◆ Task instructions: Copy out the entries below word for word, from the line with "collection date: 1921-06-03" to the line with "collectors: R. C. Phillips", both of those lines included.

◆ Extracted material:
+===+

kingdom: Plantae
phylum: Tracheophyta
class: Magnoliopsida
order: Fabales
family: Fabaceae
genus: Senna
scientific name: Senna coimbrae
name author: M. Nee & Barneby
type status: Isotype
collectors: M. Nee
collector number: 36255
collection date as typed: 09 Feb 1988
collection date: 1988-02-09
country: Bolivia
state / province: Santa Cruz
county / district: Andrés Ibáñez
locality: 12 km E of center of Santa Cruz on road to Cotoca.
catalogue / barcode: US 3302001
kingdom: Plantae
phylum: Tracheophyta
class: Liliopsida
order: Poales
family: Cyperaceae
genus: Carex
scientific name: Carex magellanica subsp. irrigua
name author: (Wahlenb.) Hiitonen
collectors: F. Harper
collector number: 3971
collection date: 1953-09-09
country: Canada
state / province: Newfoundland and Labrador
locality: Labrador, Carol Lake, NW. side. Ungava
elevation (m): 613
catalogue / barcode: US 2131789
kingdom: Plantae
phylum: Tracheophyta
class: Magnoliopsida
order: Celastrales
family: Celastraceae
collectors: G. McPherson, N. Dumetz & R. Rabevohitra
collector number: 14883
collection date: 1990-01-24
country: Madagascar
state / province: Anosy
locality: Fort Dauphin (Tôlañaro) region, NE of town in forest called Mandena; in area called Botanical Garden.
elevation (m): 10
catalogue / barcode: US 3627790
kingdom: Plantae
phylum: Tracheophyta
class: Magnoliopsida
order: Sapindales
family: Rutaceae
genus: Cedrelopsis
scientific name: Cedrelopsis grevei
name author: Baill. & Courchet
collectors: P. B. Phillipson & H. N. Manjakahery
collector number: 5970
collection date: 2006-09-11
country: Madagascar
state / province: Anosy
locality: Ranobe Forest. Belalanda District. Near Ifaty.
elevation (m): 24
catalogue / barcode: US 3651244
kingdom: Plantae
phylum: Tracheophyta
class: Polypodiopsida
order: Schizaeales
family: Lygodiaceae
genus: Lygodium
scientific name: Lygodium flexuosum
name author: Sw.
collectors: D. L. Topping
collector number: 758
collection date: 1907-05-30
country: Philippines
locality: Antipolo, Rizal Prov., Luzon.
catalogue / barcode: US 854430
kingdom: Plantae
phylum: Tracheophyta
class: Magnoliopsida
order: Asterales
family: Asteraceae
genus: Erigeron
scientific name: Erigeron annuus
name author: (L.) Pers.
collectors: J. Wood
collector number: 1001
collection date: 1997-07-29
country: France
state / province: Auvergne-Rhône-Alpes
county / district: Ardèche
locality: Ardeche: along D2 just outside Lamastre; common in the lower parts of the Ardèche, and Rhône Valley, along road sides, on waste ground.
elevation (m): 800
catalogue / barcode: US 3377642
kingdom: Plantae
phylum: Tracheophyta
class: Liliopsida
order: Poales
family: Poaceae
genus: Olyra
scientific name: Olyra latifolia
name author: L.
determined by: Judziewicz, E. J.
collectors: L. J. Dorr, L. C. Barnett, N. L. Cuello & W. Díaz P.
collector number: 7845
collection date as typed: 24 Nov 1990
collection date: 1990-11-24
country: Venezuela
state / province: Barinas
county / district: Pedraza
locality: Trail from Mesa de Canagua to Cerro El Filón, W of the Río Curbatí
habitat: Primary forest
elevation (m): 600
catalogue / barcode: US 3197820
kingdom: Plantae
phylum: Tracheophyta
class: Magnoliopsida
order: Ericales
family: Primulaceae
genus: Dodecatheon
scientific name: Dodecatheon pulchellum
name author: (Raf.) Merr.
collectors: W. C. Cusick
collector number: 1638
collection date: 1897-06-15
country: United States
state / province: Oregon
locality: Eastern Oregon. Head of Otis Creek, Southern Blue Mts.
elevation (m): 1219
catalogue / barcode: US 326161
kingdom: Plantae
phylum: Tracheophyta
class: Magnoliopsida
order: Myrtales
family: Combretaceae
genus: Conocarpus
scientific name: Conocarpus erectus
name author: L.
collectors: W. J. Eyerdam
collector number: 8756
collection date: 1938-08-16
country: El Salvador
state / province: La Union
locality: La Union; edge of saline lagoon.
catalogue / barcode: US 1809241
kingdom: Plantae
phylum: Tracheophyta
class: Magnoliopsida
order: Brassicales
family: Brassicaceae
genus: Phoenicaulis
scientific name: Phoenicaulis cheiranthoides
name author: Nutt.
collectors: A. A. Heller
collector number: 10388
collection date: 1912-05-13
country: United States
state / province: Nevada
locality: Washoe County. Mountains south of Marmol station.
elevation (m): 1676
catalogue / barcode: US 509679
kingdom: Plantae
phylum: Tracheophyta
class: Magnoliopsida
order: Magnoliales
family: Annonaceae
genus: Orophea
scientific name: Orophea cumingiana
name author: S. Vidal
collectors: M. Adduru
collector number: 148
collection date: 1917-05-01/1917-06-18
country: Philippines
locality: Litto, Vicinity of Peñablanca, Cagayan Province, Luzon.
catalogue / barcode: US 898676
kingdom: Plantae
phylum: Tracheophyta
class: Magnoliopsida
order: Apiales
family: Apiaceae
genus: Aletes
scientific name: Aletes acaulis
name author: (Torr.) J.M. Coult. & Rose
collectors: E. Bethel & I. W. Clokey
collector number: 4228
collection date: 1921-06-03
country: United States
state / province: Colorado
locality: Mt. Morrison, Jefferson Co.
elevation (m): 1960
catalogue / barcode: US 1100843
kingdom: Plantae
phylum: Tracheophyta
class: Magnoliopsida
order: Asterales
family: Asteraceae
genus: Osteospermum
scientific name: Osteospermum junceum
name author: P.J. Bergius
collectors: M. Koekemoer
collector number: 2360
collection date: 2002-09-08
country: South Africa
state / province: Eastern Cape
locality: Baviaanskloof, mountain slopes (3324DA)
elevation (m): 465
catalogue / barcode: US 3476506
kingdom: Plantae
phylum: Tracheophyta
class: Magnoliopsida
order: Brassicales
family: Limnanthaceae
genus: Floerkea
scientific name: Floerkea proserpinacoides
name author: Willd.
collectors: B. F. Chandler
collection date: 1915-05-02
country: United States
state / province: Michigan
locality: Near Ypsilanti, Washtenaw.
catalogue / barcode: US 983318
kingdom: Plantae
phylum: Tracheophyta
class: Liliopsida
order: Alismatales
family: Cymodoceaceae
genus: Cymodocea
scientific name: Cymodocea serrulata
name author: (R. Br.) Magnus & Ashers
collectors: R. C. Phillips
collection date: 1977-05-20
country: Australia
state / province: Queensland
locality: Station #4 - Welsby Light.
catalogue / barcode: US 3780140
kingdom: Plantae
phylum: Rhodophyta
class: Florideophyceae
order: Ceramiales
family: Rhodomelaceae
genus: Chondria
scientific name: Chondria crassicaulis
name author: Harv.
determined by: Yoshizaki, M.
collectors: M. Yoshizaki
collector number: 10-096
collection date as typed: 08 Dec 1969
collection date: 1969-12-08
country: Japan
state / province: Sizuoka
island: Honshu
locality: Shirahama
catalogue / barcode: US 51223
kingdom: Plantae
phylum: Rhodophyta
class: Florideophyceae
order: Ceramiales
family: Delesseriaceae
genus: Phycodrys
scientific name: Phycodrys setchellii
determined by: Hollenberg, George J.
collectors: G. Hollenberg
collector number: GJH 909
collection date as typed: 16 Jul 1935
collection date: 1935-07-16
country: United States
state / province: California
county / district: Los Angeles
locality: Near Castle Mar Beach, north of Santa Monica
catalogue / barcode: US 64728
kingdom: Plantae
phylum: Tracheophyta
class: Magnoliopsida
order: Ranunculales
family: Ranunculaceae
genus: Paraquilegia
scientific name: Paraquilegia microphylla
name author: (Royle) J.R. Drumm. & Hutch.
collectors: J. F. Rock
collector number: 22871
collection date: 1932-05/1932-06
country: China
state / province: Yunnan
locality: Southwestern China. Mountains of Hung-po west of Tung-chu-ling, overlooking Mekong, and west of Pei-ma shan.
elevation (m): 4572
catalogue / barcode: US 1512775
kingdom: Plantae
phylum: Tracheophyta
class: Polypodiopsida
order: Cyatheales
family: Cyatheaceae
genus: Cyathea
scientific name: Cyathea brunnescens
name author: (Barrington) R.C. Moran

+===+

◆ Full answer:
collection date: 1921-06-03
country: United States
state / province: Colorado
locality: Mt. Morrison, Jefferson Co.
elevation (m): 1960
catalogue / barcode: US 1100843
kingdom: Plantae
phylum: Tracheophyta
class: Magnoliopsida
order: Asterales
family: Asteraceae
genus: Osteospermum
scientific name: Osteospermum junceum
name author: P.J. Bergius
collectors: M. Koekemoer
collector number: 2360
collection date: 2002-09-08
country: South Africa
state / province: Eastern Cape
locality: Baviaanskloof, mountain slopes (3324DA)
elevation (m): 465
catalogue / barcode: US 3476506
kingdom: Plantae
phylum: Tracheophyta
class: Magnoliopsida
order: Brassicales
family: Limnanthaceae
genus: Floerkea
scientific name: Floerkea proserpinacoides
name author: Willd.
collectors: B. F. Chandler
collection date: 1915-05-02
country: United States
state / province: Michigan
locality: Near Ypsilanti, Washtenaw.
catalogue / barcode: US 983318
kingdom: Plantae
phylum: Tracheophyta
class: Liliopsida
order: Alismatales
family: Cymodoceaceae
genus: Cymodocea
scientific name: Cymodocea serrulata
name author: (R. Br.) Magnus & Ashers
collectors: R. C. Phillips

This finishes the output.